◆ **SOURCE EXCERPT**:
####

Recognition is the work of a team at the Fabrica Research Centre in Treviso, in Italy. It is sometimes called the “Italian ideas factory” in reference to its highly creative output in design, visual communication, photography, and journalism.56 The team is made up of Angelo Semeraro, who focuses on technological input; Corallie Gourguechon, who focuses on product design; and project manager Monica Lanaro. In 2016, they won the IK Prize sponsored by Tate Britain, awarded to groups or individuals who propose the best original idea based on digital technology for exploring the art on display at Tate and on its website. That year, Tate partnered with Microsoft. The challenge was to use AI for this purpose.

Semeraro discovered computers as a teenager. He loved the guitar, and thought of combining technology and music; he soon extended this to include art. He studied mathematics and computer science at the University of Bologna, then went to Fabrica, where he found people who “were interested in how a subjective field like art could be seen through the rational eye of AI.”57

The catalyst for their work was news images: “accidental Renaissances,” modern images composed by accident that bear striking similarities to Renaissance art. The title originates from photographs of drunken late-night revelers sprawled on the streets of Manchester, England, on New Year’s Eve in 2016, which look startlingly akin to a Renaissance painting.58 “This inspired us to show how humans can take two images from two completely different eras and then find comparisons between them,” Semeraro tells me.59 Perhaps, the Fabrica team thought, “Comparison between the images can be greater than the sum of the two, to create a new content. That was how the idea began to take shape.”

####

◆ **SOURCE MATERIAL**:
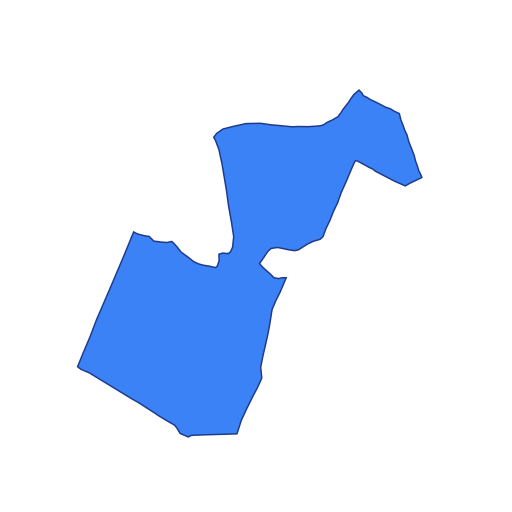 the district of Al-Qurna, Al-Basrah, Iraq, rotated 203°
{"feature_id": "34846034B80013069152420", "entity_name": "Al-Qurna", "entity_type": "district", "adm_level": 2, "iso_a3": "IRQ", "parent_name": "Iraq", "parent_adm1": "Al-Basrah", "projection": "natural_earth1", "projection_center": [47.414, 30.944], "detail": "fine", "context": "isolated", "style": "filled", "palette": "blue", "viewbox_px": 512, "rotation_deg": 203, "n_neighbors": 0, "source": "geoboundaries", "source_scale": "gbopen_adm2", "svg_char_len": 2291}
<svg xmlns="http://www.w3.org/2000/svg" viewBox="0 0 512 512"><g transform="rotate(203 256 256)"><path d="M341.3,348.8L338.7,346.8L331.8,339.6L323.2,327.4L309.0,305.1L300.7,291.2L291.5,277.1L284.1,265.1L281.0,255.0L281.1,250.1L282.3,247.5L287.9,245.6L290.8,243.2L289.3,239.8L288.1,237.3L287.7,231.3L288.9,229.4L295.1,228.4L300.6,227.0L303.5,226.6L305.9,226.3L311.5,226.5L317.2,228.2L322.4,229.4L326.4,230.3L332.0,233.4L336.7,235.6L339.2,236.5L343.1,233.7L348.3,231.9L352.1,230.9L355.5,229.8L358.7,230.9L361.9,232.3L366.9,231.0L373.6,230.0L378.0,230.3L377.9,221.2L377.7,203.6L377.7,194.5L377.7,167.8L377.9,134.7L377.2,116.5L377.2,99.4L377.0,84.4L373.0,83.3L363.2,83.3L360.6,82.8L313.8,75.9L308.1,75.3L289.3,72.1L282.5,70.8L274.6,69.7L268.3,68.9L264.5,68.4L263.4,67.7L261.7,66.8L258.0,64.1L256.5,63.0L254.0,63.0L250.8,63.0L249.5,63.0L247.5,63.0L246.2,64.9L243.8,66.5L238.5,68.9L234.6,70.8L228.7,73.5L204.1,84.8L204.1,85.6L205.3,98.7L204.9,111.5L204.1,125.1L203.3,134.6L203.0,143.2L203.1,146.1L208.2,155.4L210.7,167.3L212.3,176.6L214.6,189.2L217.0,199.9L219.5,209.7L220.3,213.2L220.3,222.5L219.7,232.1L219.7,239.2L219.7,247.2L219.7,247.8L223.6,246.1L226.5,244.0L231.0,243.0L235.5,244.9L240.0,246.4L241.4,246.9L245.5,248.3L249.8,250.4L248.2,258.0L247.8,260.2L246.8,265.2L244.9,269.0L239.4,272.3L234.5,273.3L228.3,274.5L222.8,275.9L219.5,278.1L212.9,287.6L208.6,292.3L203.5,296.4L201.9,300.0L202.3,308.8L201.9,317.4L202.1,327.6L201.7,336.9L202.3,347.4L202.3,350.1L202.1,358.6L202.1,369.1L202.1,377.6L201.9,382.4L199.8,383.1L192.7,382.4L185.5,381.7L182.8,381.7L179.3,380.7L157.4,379.0L145.9,378.9L143.1,382.7L139.5,386.8L136.7,390.0L134.0,393.0L135.8,395.0L139.6,398.2L143.3,402.7L146.2,405.7L149.7,410.4L154.8,415.7L160.0,420.9L164.2,426.3L168.0,429.7L172.4,434.5L175.8,437.9L179.7,443.1L185.3,443.3L189.8,444.0L195.0,443.6L200.4,444.1L206.4,444.5L212.2,444.7L215.8,445.4L220.0,445.5L222.0,447.3L226.0,449.0L229.0,442.9L230.1,438.2L230.9,433.4L232.1,429.0L233.4,424.0L233.8,420.9L234.7,417.9L234.9,416.3L236.7,414.0L238.6,411.3L240.6,409.2L242.9,406.5L245.0,403.3L247.2,401.3L251.4,399.0L258.6,395.4L268.2,391.5L273.0,389.1L284.2,385.6L289.3,384.0L292.8,382.8L303.8,379.9L317.1,373.9L326.9,366.9L336.1,359.9L340.0,353.6L341.3,348.8Z" fill="#3b82f6" stroke="#1e3a8a" stroke-width="1.5"/></g></svg>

####

◆ **SHORT PROBLEM**:
Copy everything in the passage about the Recognition project from "Recognition is the" down to "for this purpose.", keeping every word and mark the same.

◆ **FULL OUTPUT**:
Recognition is the work of a team at the Fabrica Research Centre in Treviso, in Italy. It is sometimes called the “Italian ideas factory” in reference to its highly creative output in design, visual communication, photography, and journalism.56 The team is made up of Angelo Semeraro, who focuses on technological input; Corallie Gourguechon, who focuses on product design; and project manager Monica Lanaro. In 2016, they won the IK Prize sponsored by Tate Britain, awarded to groups or individuals who propose the best original idea based on digital technology for exploring the art on display at Tate and on its website. That year, Tate partnered with Microsoft. The challenge was to use AI for this purpose.